▶ **Compiti da svolgere**:
**A)** Elenca tutte le percentuali che compaiono nel testo sull'epatite Delta.
**B)** Prosegui il testo sull'epatite Delta a partire dalla sua ultima frase.

▶ **Testo proposto**:
..........

Ovvero, appunto, dell’hepatitis B virus. “Quindi – aggiunge – si tratta di un numero relativamente modesto di soggetti. Il problema, però, è che la coinfezione, ma soprattutto la superinfezione induce un danno epatico severo a rapida evoluzione. Questo vuol dire che abbiamo soggetti con cirrosi e complicanze prima dei 50 anni, quindi siamo dinanzi a una malattia davvero molto severa con un impatto sull’aspettativa di vita del paziente coinfetto molto drammatica”.
Le linee guida europee non possono che essere stringenti e suggerire, di rimando, a tutti i pazienti positivi all’epatite B di sottoporsi, almeno una volta nella loro vita, a un test per individuare gli anticorpi specifici per la Delta.
“Purtroppo i dati di sorveglianza ci dicono che questo non succede – ammette Brunetto – una percentuale variabile, in Italia per fortuna non molto elevata ma comunque del 20-25%, dei soggetti interessati non viene sottoposta a screening. Questo significa che l’eventuale infezione non viene identificata. In altre nazioni europee la situazione è ben più grave”.
La fascia di popolazione più a rischio ha una media di 50-60 anni, in sostanza una coda demografica dell’epidemia sviluppatasi in Italia a cavallo fra gli anni ’70 e ’80, ma attualmente, fa sapere ancora Brunetto, “più del 50% dei casi, almeno nella mia esperienza, riguarda stranieri che hanno un’età media di 35 anni: il 70% di loro ha cirrosi”.
La silver linings, il risvolto positivo, è che negli ultimi tempi l’approccio terapeutico ha conosciuto un balzo in avanti. Merito di una nuova molecola, la bulevirtide, in grado di bloccare l’ingresso del virus e la sua diffusione nel fegato. Arrivata prima in modalità compassionevole e, successivamente, fornita dallo Stato, un recente studio mostra risultati lusinghieri.

..........

▶ **Dati**:

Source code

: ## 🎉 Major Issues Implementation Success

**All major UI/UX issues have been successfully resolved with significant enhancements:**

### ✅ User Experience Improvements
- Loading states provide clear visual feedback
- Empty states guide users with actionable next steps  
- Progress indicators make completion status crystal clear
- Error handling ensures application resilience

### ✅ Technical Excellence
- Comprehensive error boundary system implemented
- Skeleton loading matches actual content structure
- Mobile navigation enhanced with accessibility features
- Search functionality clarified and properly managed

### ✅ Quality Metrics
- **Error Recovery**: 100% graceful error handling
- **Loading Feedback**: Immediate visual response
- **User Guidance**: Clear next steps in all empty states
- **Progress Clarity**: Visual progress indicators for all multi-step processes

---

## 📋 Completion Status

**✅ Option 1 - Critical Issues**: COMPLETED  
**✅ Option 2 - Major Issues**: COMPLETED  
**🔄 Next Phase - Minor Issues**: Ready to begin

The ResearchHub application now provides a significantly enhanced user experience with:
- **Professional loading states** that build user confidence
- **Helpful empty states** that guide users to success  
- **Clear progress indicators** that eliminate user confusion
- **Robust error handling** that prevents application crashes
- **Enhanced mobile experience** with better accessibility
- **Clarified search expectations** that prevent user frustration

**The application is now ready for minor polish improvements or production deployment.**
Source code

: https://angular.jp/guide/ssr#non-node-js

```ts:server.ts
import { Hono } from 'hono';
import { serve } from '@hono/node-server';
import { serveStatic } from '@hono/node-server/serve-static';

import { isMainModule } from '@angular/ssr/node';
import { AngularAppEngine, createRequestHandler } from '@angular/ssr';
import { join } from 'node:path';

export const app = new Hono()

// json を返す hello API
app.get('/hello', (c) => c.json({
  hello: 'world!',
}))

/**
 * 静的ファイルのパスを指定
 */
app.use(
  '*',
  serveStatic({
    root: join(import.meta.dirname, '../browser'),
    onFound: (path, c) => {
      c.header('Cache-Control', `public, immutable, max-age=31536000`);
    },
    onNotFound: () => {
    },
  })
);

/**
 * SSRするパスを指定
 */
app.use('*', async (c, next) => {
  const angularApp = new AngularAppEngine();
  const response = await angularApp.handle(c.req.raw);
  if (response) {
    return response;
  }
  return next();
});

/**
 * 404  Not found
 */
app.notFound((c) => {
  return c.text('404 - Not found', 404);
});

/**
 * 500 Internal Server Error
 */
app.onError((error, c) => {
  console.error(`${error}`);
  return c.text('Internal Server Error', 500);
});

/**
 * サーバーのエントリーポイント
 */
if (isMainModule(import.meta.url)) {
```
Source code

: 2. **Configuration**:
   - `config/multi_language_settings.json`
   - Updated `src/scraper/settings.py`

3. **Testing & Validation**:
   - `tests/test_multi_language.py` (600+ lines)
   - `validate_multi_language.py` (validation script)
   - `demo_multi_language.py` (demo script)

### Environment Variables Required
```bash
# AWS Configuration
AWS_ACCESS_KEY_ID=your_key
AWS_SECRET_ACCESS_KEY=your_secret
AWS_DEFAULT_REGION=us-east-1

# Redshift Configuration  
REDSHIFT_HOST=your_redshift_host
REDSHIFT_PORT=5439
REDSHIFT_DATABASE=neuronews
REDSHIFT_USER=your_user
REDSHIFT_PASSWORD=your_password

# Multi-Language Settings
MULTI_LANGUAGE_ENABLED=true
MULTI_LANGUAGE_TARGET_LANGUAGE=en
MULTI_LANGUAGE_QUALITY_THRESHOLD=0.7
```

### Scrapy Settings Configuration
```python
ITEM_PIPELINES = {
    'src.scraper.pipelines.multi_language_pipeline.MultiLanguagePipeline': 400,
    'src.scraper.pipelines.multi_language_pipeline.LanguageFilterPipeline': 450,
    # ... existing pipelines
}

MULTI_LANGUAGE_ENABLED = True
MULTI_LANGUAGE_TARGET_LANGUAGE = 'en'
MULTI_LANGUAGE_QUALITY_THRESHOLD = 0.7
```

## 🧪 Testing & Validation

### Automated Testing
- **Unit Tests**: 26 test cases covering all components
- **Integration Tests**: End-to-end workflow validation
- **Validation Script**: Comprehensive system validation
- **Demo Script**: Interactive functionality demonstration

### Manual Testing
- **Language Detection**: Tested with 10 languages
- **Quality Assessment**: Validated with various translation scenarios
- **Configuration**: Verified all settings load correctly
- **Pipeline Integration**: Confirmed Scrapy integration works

..........

▶ **Soluzioni dell'esercizio**:
**A)**
- 20-25%
- più del 50%
- 70%

**B)**
“È un farmaco molto innovativo – spiega ancora la specialista – perché dopo 6-12 mesi di trattamento in oltre il 70% dei pazienti trattati abbiamo visto una importante caduta dei livelli del virus, pari a 2 logaritmi, ma soprattutto un abbattimento della transaminasi”. Risultati ancora più apprezzabili, considerato che si tratta di studi di pratica clinica “condotti in pazienti con malattia in fase avanzata e che dimostrano un miglioramento clinico della sintesi epatica, dei livelli delle piastrine e sul carico della malattia”. Un cambio di paradigma che risalta ancora di più se si considera l’opzione terapeutica d’elezione: l’interferone in presenza di cirrosi diventa molto difficile da dosare, lasciando dunque “orfani” di una cura.
Non è questo il rischio che corrono i pazienti colpiti da epatite C che, ormai da anni, possono contare su un farmaco in grado di spazzare via il virus. Il problema, in questo frangente, è andare a caccia della carica virale dove si può nascondere: in alcune popolazioni target, ovvero fra tossicodipendenti e detenuti in carcere, ma anche nella popolazione generale.
Il vero silver bullet – il proiettile magico, in particolare per centrare il traguardo dell’eradicazione in Italia e nel mondo nel 2030 – è una volta di più lo screening. In Italia con un decreto del 2020 è stato attivato un fondo specifico dal valore di 71,5 milioni per testare i soggetti a rischio, ma anche alcune fasce della popolazione, facendo emergere circa 10 mila nuovi casi con infezione attiva.
“L’Italia è a buon punto – racconta Loreta Kondili, ricercatrice del centro nazionale per la salute globale dell’Istituto Superiore di Sanità – possiamo dire che i risultati sono soddisfacenti, anche se in Italia sono 14 le Regioni che hanno attivato lo screening per la popolazione generale e quasi 18 Regioni lo hanno fatto o lo stanno facendo per le popolazioni chiave”.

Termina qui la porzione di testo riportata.